Less Stress, More Money in Self Storage, Part 1
October 31, 2011 § Leave a comment
Recently, I announced that I would provide a ten-part low-tech plan to reduce stress as a self storage operator, resulting in increased satisfaction and, hopefully, more money.
Here goes with Part 1: Protect Your Status as a Non-bailee.
As recently as 40 years ago, consumers wishing to store goods offsite did so at a warehouse. The customer turned their goods over to the latter’s custody. They were stored under the care, custody and control of the warehouse. If the goods were lost or damaged, the liability lay with the warehouse. i.e. a bailment.
The self storage industry was founded from a basic desire to provide an alternative where the liability for the goods remained with the tenant, so to speak, not the warehouse operator. Thus, self storage was born. Rather than turn care, custody and control of the goods to the warehouse, the tenant remained in control. He or she placed a lock on the storage unit and retained the key.
A good way to understand the difference is to consider valet parking, where you leave your car and keys with the attendant versus self storage. If the attendant damages your car, they pay; if your tenant has damage to their property, hopefully, you do not pay.
Therefore, Rule 1: Protect your status as a non-bailee. How?

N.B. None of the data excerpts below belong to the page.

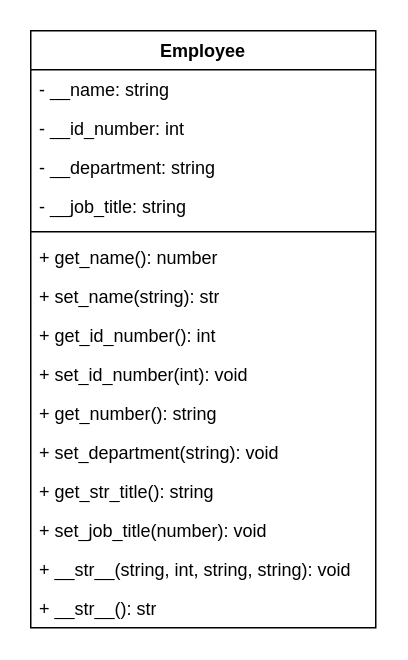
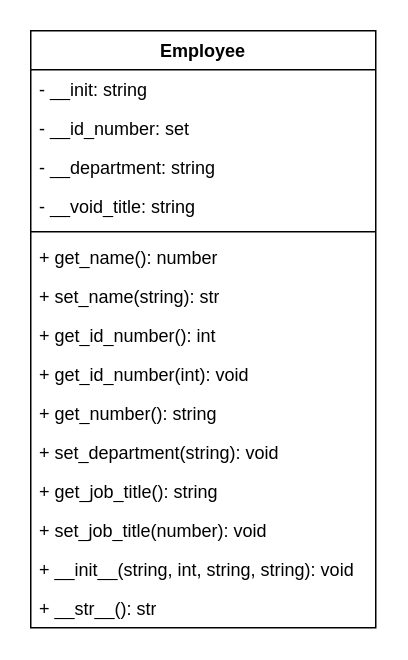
  <mxCell id="0" />
  <mxCell id="1" parent="0" />
  <mxCell id="2" value="Employee" style="swimlane;fontStyle=1;align=center;verticalAlign=top;childLayout=stackLayout;horizontal=1;startSize=26;horizontalStack=0;resizeParent=1;resizeParentMax=0;resizeLast=0;collapsible=1;marginBottom=0;whiteSpace=wrap;html=1;" vertex="1" parent="1"><mxGeometry x="20" y="20" width="230" height="398" as="geometry" /></mxCell>
- <mxCell id="3" value="- __name: string" style="text;strokeColor=none;fillColor=none;align=left;verticalAlign=top;spacingLeft=4;spacingRight=4;overflow=hidden;rotatable=0;points=[[0,0.5],[1,0.5]];portConstraint=eastwest;whiteSpace=wrap;html=1;" vertex="1" parent="2"><mxGeometry y="26" width="230" height="26" as="geometry" /></mxCell>
- <mxCell id="4" value="- __id_number: int" style="text;strokeColor=none;fillColor=none;align=left;verticalAlign=top;spacingLeft=4;spacingRight=4;overflow=hidden;rotatable=0;points=[[0,0.5],[1,0.5]];portConstraint=eastwest;whiteSpace=wrap;html=1;" vertex="1" parent="2"><mxGeometry y="52" width="230" height="26" as="geometry" /></mxCell>
+ <mxCell id="3" value="- __init: string" style="text;strokeColor=none;fillColor=none;align=left;verticalAlign=top;spacingLeft=4;spacingRight=4;overflow=hidden;rotatable=0;points=[[0,0.5],[1,0.5]];portConstraint=eastwest;whiteSpace=wrap;html=1;" vertex="1" parent="2"><mxGeometry y="26" width="230" height="26" as="geometry" /></mxCell>
+ <mxCell id="4" value="- __id_number: set" style="text;strokeColor=none;fillColor=none;align=left;verticalAlign=top;spacingLeft=4;spacingRight=4;overflow=hidden;rotatable=0;points=[[0,0.5],[1,0.5]];portConstraint=eastwest;whiteSpace=wrap;html=1;" vertex="1" parent="2"><mxGeometry y="52" width="230" height="26" as="geometry" /></mxCell>
  <mxCell id="5" value="- __department: string" style="text;strokeColor=none;fillColor=none;align=left;verticalAlign=top;spacingLeft=4;spacingRight=4;overflow=hidden;rotatable=0;points=[[0,0.5],[1,0.5]];portConstraint=eastwest;whiteSpace=wrap;html=1;" vertex="1" parent="2"><mxGeometry y="78" width="230" height="26" as="geometry" /></mxCell>
- <mxCell id="6" value="- __job_title: string" style="text;strokeColor=none;fillColor=none;align=left;verticalAlign=top;spacingLeft=4;spacingRight=4;overflow=hidden;rotatable=0;points=[[0,0.5],[1,0.5]];portConstraint=eastwest;whiteSpace=wrap;html=1;" vertex="1" parent="2"><mxGeometry y="104" width="230" height="26" as="geometry" /></mxCell>
+ <mxCell id="6" value="- __void_title: string" style="text;strokeColor=none;fillColor=none;align=left;verticalAlign=top;spacingLeft=4;spacingRight=4;overflow=hidden;rotatable=0;points=[[0,0.5],[1,0.5]];portConstraint=eastwest;whiteSpace=wrap;html=1;" vertex="1" parent="2"><mxGeometry y="104" width="230" height="26" as="geometry" /></mxCell>
  <mxCell id="7" value="" style="line;strokeWidth=1;fillColor=none;align=left;verticalAlign=middle;spacingTop=-1;spacingLeft=3;spacingRight=3;rotatable=0;labelPosition=right;points=[];portConstraint=eastwest;strokeColor=inherit;" vertex="1" parent="2"><mxGeometry y="130" width="230" height="8" as="geometry" /></mxCell>
  <mxCell id="8" value="+ get_name(): number" style="text;strokeColor=none;fillColor=none;align=left;verticalAlign=top;spacingLeft=4;spacingRight=4;overflow=hidden;rotatable=0;points=[[0,0.5],[1,0.5]];portConstraint=eastwest;whiteSpace=wrap;html=1;" vertex="1" parent="2"><mxGeometry y="138" width="230" height="26" as="geometry" /></mxCell>
  <mxCell id="9" value="+ set_name(string): str" style="text;strokeColor=none;fillColor=none;align=left;verticalAlign=top;spacingLeft=4;spacingRight=4;overflow=hidden;rotatable=0;points=[[0,0.5],[1,0.5]];portConstraint=eastwest;whiteSpace=wrap;html=1;" vertex="1" parent="2"><mxGeometry y="164" width="230" height="26" as="geometry" /></mxCell>
  <mxCell id="10" value="+ get_id_number(): int" style="text;strokeColor=none;fillColor=none;align=left;verticalAlign=top;spacingLeft=4;spacingRight=4;overflow=hidden;rotatable=0;points=[[0,0.5],[1,0.5]];portConstraint=eastwest;whiteSpace=wrap;html=1;" vertex="1" parent="2"><mxGeometry y="190" width="230" height="26" as="geometry" /></mxCell>
- <mxCell id="11" value="+ set_id_number(int): void" style="text;strokeColor=none;fillColor=none;align=left;verticalAlign=top;spacingLeft=4;spacingRight=4;overflow=hidden;rotatable=0;points=[[0,0.5],[1,0.5]];portConstraint=eastwest;whiteSpace=wrap;html=1;" vertex="1" parent="2"><mxGeometry y="216" width="230" height="26" as="geometry" /></mxCell>
+ <mxCell id="11" value="+ get_id_number(int): void" style="text;strokeColor=none;fillColor=none;align=left;verticalAlign=top;spacingLeft=4;spacingRight=4;overflow=hidden;rotatable=0;points=[[0,0.5],[1,0.5]];portConstraint=eastwest;whiteSpace=wrap;html=1;" vertex="1" parent="2"><mxGeometry y="216" width="230" height="26" as="geometry" /></mxCell>
  <mxCell id="12" value="+ get_number(): string" style="text;strokeColor=none;fillColor=none;align=left;verticalAlign=top;spacingLeft=4;spacingRight=4;overflow=hidden;rotatable=0;points=[[0,0.5],[1,0.5]];portConstraint=eastwest;whiteSpace=wrap;html=1;" vertex="1" parent="2"><mxGeometry y="242" width="230" height="26" as="geometry" /></mxCell>
  <mxCell id="13" value="+ set_department(string): void" style="text;strokeColor=none;fillColor=none;align=left;verticalAlign=top;spacingLeft=4;spacingRight=4;overflow=hidden;rotatable=0;points=[[0,0.5],[1,0.5]];portConstraint=eastwest;whiteSpace=wrap;html=1;" vertex="1" parent="2"><mxGeometry y="268" width="230" height="26" as="geometry" /></mxCell>
- <mxCell id="14" value="+ get_str_title(): string" style="text;strokeColor=none;fillColor=none;align=left;verticalAlign=top;spacingLeft=4;spacingRight=4;overflow=hidden;rotatable=0;points=[[0,0.5],[1,0.5]];portConstraint=eastwest;whiteSpace=wrap;html=1;" vertex="1" parent="2"><mxGeometry y="294" width="230" height="26" as="geometry" /></mxCell>
+ <mxCell id="14" value="+ get_job_title(): string" style="text;strokeColor=none;fillColor=none;align=left;verticalAlign=top;spacingLeft=4;spacingRight=4;overflow=hidden;rotatable=0;points=[[0,0.5],[1,0.5]];portConstraint=eastwest;whiteSpace=wrap;html=1;" vertex="1" parent="2"><mxGeometry y="294" width="230" height="26" as="geometry" /></mxCell>
  <mxCell id="15" value="+ set_job_title(number): void" style="text;strokeColor=none;fillColor=none;align=left;verticalAlign=top;spacingLeft=4;spacingRight=4;overflow=hidden;rotatable=0;points=[[0,0.5],[1,0.5]];portConstraint=eastwest;whiteSpace=wrap;html=1;" vertex="1" parent="2"><mxGeometry y="320" width="230" height="26" as="geometry" /></mxCell>
- <mxCell id="16" value="+ __str__(string, int, string, string): void" style="text;strokeColor=none;fillColor=none;align=left;verticalAlign=top;spacingLeft=4;spacingRight=4;overflow=hidden;rotatable=0;points=[[0,0.5],[1,0.5]];portConstraint=eastwest;whiteSpace=wrap;html=1;" vertex="1" parent="2"><mxGeometry y="346" width="230" height="26" as="geometry" /></mxCell>
+ <mxCell id="16" value="+ __init__(string, int, string, string): void" style="text;strokeColor=none;fillColor=none;align=left;verticalAlign=top;spacingLeft=4;spacingRight=4;overflow=hidden;rotatable=0;points=[[0,0.5],[1,0.5]];portConstraint=eastwest;whiteSpace=wrap;html=1;" vertex="1" parent="2"><mxGeometry y="346" width="230" height="26" as="geometry" /></mxCell>
  <mxCell id="17" value="+ __str__(): str" style="text;strokeColor=none;fillColor=none;align=left;verticalAlign=top;spacingLeft=4;spacingRight=4;overflow=hidden;rotatable=0;points=[[0,0.5],[1,0.5]];portConstraint=eastwest;whiteSpace=wrap;html=1;" vertex="1" parent="2"><mxGeometry y="372" width="230" height="26" as="geometry" /></mxCell>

First, be sure that this idea is clearly set out in your rental agreement. State that no bailment is created and that the care, custody and control of the stored goods always remains solely with the tenant.
Second, do not engage in behavior that would re-establish a bailment after the fact. For example, limit your ability to enter the unit without permission to real emergencies. If you want to enter to perform routine maintenance, get permission first. Do not accept deliveries for tenants and volunteer to place them in the unit. Develop a separate delivery authorization agreement that re-states your non-bailee status and set up a holding area for deliveries where tenants can collect them and place them after-the-fact in their units themselves.
Third, be sure that in the case of delinquent tenants, you do not risk your non-bailee status until the lien process is complete and you have authority under state law to enter the unit and dispose of the property via auction.
Question: do over-locks jeorpardize your non-bailee status? My opinion is that they do not because only a stalemate is created. Your access is no better than the tenant’s at this stage. Your tenant my be denied access, but you do not gain anything new. Their lock still protects their property.
Your status as a non-bailee is a crucial part of your self storage business. Protect it; don’t overlook it.